DATA FOR THIS TASK:
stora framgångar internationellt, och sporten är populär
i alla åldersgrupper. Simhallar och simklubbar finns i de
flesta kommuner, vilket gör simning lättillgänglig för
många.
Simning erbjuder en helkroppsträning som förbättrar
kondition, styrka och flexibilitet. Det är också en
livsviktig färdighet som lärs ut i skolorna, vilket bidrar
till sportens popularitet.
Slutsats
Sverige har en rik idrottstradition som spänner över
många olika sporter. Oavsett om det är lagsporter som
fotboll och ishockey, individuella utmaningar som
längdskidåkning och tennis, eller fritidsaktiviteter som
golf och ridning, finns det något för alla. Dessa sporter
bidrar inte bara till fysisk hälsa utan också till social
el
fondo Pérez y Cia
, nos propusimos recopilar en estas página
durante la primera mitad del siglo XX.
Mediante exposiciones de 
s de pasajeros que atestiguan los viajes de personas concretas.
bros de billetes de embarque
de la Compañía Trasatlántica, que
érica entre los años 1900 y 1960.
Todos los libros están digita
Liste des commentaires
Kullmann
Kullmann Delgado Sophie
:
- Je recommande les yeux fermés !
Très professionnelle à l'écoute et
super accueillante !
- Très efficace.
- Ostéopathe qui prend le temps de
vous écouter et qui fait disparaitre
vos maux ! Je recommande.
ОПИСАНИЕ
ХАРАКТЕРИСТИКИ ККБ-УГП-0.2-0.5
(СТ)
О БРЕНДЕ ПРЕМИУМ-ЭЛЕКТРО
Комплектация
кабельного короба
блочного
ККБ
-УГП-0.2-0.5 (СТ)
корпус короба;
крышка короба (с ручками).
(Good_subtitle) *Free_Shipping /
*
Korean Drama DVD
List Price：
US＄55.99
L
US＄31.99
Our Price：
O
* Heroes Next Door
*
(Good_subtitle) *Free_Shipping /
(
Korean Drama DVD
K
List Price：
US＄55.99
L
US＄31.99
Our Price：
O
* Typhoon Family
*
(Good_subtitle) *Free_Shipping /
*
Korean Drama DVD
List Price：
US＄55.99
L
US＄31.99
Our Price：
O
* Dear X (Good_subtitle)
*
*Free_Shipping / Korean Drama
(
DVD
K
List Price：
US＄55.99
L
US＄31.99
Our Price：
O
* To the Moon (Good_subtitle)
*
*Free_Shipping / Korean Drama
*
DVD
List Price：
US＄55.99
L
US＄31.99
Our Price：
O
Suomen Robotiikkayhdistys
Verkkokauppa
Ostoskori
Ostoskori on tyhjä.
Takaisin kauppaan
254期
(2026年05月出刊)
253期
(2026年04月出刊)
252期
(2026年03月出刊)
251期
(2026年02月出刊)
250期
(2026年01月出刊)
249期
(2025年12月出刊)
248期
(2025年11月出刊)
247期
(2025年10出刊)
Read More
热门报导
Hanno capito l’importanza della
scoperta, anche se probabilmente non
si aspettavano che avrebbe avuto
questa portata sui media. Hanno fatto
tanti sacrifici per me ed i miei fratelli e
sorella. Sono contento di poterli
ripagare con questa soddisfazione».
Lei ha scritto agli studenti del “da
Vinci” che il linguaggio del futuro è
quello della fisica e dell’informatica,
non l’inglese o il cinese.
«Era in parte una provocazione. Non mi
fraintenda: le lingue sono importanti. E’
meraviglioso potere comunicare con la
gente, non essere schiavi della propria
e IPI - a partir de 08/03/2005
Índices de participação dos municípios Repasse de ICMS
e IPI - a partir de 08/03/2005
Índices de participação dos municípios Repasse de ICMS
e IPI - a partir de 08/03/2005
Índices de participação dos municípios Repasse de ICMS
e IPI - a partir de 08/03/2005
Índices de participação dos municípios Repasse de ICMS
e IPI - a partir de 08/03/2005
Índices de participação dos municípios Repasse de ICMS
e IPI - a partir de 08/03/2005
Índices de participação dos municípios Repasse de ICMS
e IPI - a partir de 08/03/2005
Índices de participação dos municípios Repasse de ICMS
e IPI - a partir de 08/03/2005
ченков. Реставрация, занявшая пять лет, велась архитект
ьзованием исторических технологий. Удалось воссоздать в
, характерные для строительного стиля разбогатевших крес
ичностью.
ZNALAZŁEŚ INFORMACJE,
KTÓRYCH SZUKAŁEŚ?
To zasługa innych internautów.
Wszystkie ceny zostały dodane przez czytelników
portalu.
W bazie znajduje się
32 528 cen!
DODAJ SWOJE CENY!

EXERCISE AIM:
Arrange the text of the listing above as a JSON list of strings, with one string for each line and blank lines left out.

SOLUTION FOR THIS TASK:
[
  "stora framgångar internationellt, och sporten är populär",
  "i alla åldersgrupper. Simhallar och simklubbar finns i de",
  "flesta kommuner, vilket gör simning lättillgänglig för",
  "många.",
  "Simning erbjuder en helkroppsträning som förbättrar",
  "kondition, styrka och flexibilitet. Det är också en",
  "livsviktig färdighet som lärs ut i skolorna, vilket bidrar",
  "till sportens popularitet.",
  "Slutsats",
  "Sverige har en rik idrottstradition som spänner över",
  "många olika sporter. Oavsett om det är lagsporter som",
  "fotboll och ishockey, individuella utmaningar som",
  "längdskidåkning och tennis, eller fritidsaktiviteter som",
  "golf och ridning, finns det något för alla. Dessa sporter",
  "bidrar inte bara till fysisk hälsa utan också till social",
  "el",
  "fondo Pérez y Cia",
  ", nos propusimos recopilar en estas página",
  "durante la primera mitad del siglo XX.",
  "Mediante exposiciones de ",
  "s de pasajeros que atestiguan los viajes de personas concretas.",
  "bros de billetes de embarque",
  "de la Compañía Trasatlántica, que",
  "érica entre los años 1900 y 1960.",
  "Todos los libros están digita",
  "Liste des commentaires",
  "Kullmann",
  "Kullmann Delgado Sophie",
  ":",
  "- Je recommande les yeux fermés !",
  "Très professionnelle à l'écoute et",
  "super accueillante !",
  "- Très efficace.",
  "- Ostéopathe qui prend le temps de",
  "vous écouter et qui fait disparaitre",
  "vos maux ! Je recommande.",
  "ОПИСАНИЕ",
  "ХАРАКТЕРИСТИКИ ККБ-УГП-0.2-0.5",
  "(СТ)",
  "О БРЕНДЕ ПРЕМИУМ-ЭЛЕКТРО",
  "Комплектация",
  "кабельного короба",
  "блочного",
  "ККБ",
  "-УГП-0.2-0.5 (СТ)",
  "корпус короба;",
  "крышка короба (с ручками).",
  "(Good_subtitle) *Free_Shipping /",
  "*",
  "Korean Drama DVD",
  "List Price：",
  "US＄55.99",
  "L",
  "US＄31.99",
  "Our Price：",
  "O",
  "* Heroes Next Door",
  "*",
  "(Good_subtitle) *Free_Shipping /",
  "(",
  "Korean Drama DVD",
  "K",
  "List Price：",
  "US＄55.99",
  "L",
  "US＄31.99",
  "Our Price：",
  "O",
  "* Typhoon Family",
  "*",
  "(Good_subtitle) *Free_Shipping /",
  "*",
  "Korean Drama DVD",
  "List Price：",
  "US＄55.99",
  "L",
  "US＄31.99",
  "Our Price：",
  "O",
  "* Dear X (Good_subtitle)",
  "*",
  "*Free_Shipping / Korean Drama",
  "(",
  "DVD",
  "K",
  "List Price：",
  "US＄55.99",
  "L",
  "US＄31.99",
  "Our Price：",
  "O",
  "* To the Moon (Good_subtitle)",
  "*",
  "*Free_Shipping / Korean Drama",
  "*",
  "DVD",
  "List Price：",
  "US＄55.99",
  "L",
  "US＄31.99",
  "Our Price：",
  "O",
  "Suomen Robotiikkayhdistys",
  "Verkkokauppa",
  "Ostoskori",
  "Ostoskori on tyhjä.",
  "Takaisin kauppaan",
  "254期",
  "(2026年05月出刊)",
  "253期",
  "(2026年04月出刊)",
  "252期",
  "(2026年03月出刊)",
  "251期",
  "(2026年02月出刊)",
  "250期",
  "(2026年01月出刊)",
  "249期",
  "(2025年12月出刊)",
  "248期",
  "(2025年11月出刊)",
  "247期",
  "(2025年10出刊)",
  "Read More",
  "热门报导",
  "Hanno capito l’importanza della",
  "scoperta, anche se probabilmente non",
  "si aspettavano che avrebbe avuto",
  "questa portata sui media. Hanno fatto",
  "tanti sacrifici per me ed i miei fratelli e",
  "sorella. Sono contento di poterli",
  "ripagare con questa soddisfazione».",
  "Lei ha scritto agli studenti del “da",
  "Vinci” che il linguaggio del futuro è",
  "quello della fisica e dell’informatica,",
  "non l’inglese o il cinese.",
  "«Era in parte una provocazione. Non mi",
  "fraintenda: le lingue sono importanti. E’",
  "meraviglioso potere comunicare con la",
  "gente, non essere schiavi della propria",
  "e IPI - a partir de 08/03/2005",
  "Índices de participação dos municípios Repasse de ICMS",
  "e IPI - a partir de 08/03/2005",
  "Índices de participação dos municípios Repasse de ICMS",
  "e IPI - a partir de 08/03/2005",
  "Índices de participação dos municípios Repasse de ICMS",
  "e IPI - a partir de 08/03/2005",
  "Índices de participação dos municípios Repasse de ICMS",
  "e IPI - a partir de 08/03/2005",
  "Índices de participação dos municípios Repasse de ICMS",
  "e IPI - a partir de 08/03/2005",
  "Índices de participação dos municípios Repasse de ICMS",
  "e IPI - a partir de 08/03/2005",
  "Índices de participação dos municípios Repasse de ICMS",
  "e IPI - a partir de 08/03/2005",
  "ченков. Реставрация, занявшая пять лет, велась архитект",
  "ьзованием исторических технологий. Удалось воссоздать в",
  ", характерные для строительного стиля разбогатевших крес",
  "ичностью.",
  "ZNALAZŁEŚ INFORMACJE,",
  "KTÓRYCH SZUKAŁEŚ?",
  "To zasługa innych internautów.",
  "Wszystkie ceny zostały dodane przez czytelników",
  "portalu.",
  "W bazie znajduje się",
  "32 528 cen!",
  "DODAJ SWOJE CENY!"
]